I learn lots of other stuff too.  For instance, I discover that, “firearms” are “guns” which have “inherent risks” including the danger of being injured or killed when they are “discharged.”  (I assume the lawyer meant “shot” instead of “discharged.”  That is what they teach you at law school.  Never use a four-letter word if you can think of a ten-letter one.)  Actually, according to the lawyer, it is not the gun that is dangerous, it is the ammunition that can “injure or kill” you.  Something else that can kill you is, “. . . another’s’ [sic] use of the firearms.”

That is something else they teach you in law school: If you are not sure where to put an apostrophe, put one in each place where it might belong.  That is an entire law school course: “Promiscuous Apostrophes.”

We are also to be on the outlook while at the ranch for, “reptiles that may run.”  Those, you see, might scare the horses.  They might scare me too.  I thought dinosaurs were extinct.  But perhaps I’ve stumbled into “The Valley that Time Forgot.”  Which, when you think about it, might be a good title for my book.

The ranch also wants me to know that it is not responsible for “acts, occurrences or elements of nature” which include thunder and the dreaded “lightening.” [sic] As Mark Twain once wrote, “The difference between the right word and the almost right word is the difference between the lightning bug and lightning.” But they don’t teach you that in law school.

As for “lightening,” there is no danger I’ll suffer from that while here; the food is delicious and copious.

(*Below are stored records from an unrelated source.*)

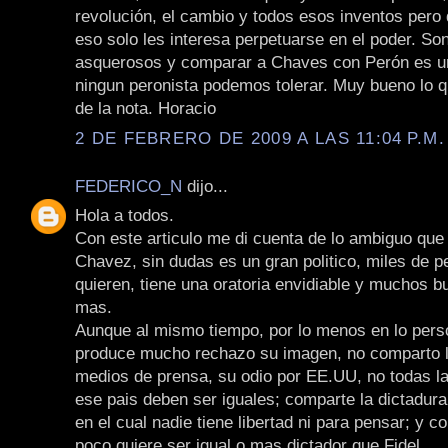
revolución, el cambio y todos esos inventos pero 
eso solo les interesa perpetuarse en el poder. Son
asquerosos y comparar a Chaves con Perón es un
ningun peronista podemos tolerar. Muy bueno lo qu
de la nota. Horacio
2 DE FEBRERO DE 2009 A LAS 11:04 P.M.
FEDERICO_N
dijo...
Hola a todos.
Con este articulo me di cuenta de lo ambiguo qu
Chavez, sin dudas es un gran politico, miles de p
quieren, tiene una oratoria envidiable y muchos 
mas.
Aunque al mismo tiempo, por lo menos en lo pers
produce mucho rechazo su imagen, no comparto l
medios de prensa, su odio por EE.UU, no todas l
ese pais deben ser iguales; comparte la dictadur
en el cual nadie tiene libertad ni para pensar; y c
poco quiere ser igual o mas dictador que Fidel.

And, since it is conspicuously omitted as something I am releasing them from, I conclude that the ranch agrees to be liable to me if I get struck by lightning while I am here.

Large, dangerous prey

Large, dangerous prey

But the real value in the document is not legal — as I said, it is useless for that — it’s real value lies in the realm of metaphysics, for in the document we learn the true nature of “humanity.”  But let the thing speak for itself:

I understand and acknowledge that horseback riding is the only sport where one much smaller, weaker predator animal (human) tries to impose its will on, and become a unit of movement with another much larger stronger prey animal with a mind of its own(horse) and each has a limited understanding of the other.

Well.

Never mind that the lawyer puts commas in where they don’t belong and omits them where they do, just feast on the wealth of natural philosophy in that sentence.  We’re small and weak but we’re predators and the ranch horses are our prey. When was the last time you dined on horse meat?  Think of what you are missing.

The ranch has a “complimentary” shooting on Thursday.  I think I’ll shoot a horse and ask the chef to prepare it for my dinner.

If I stay that long.  I had no idea how much there was to be frightened about here in this placid, serene, and untroubled mountain valley.  I may ask for my money back and go somewhere safe.  Like a mountain valley in Afghanistan.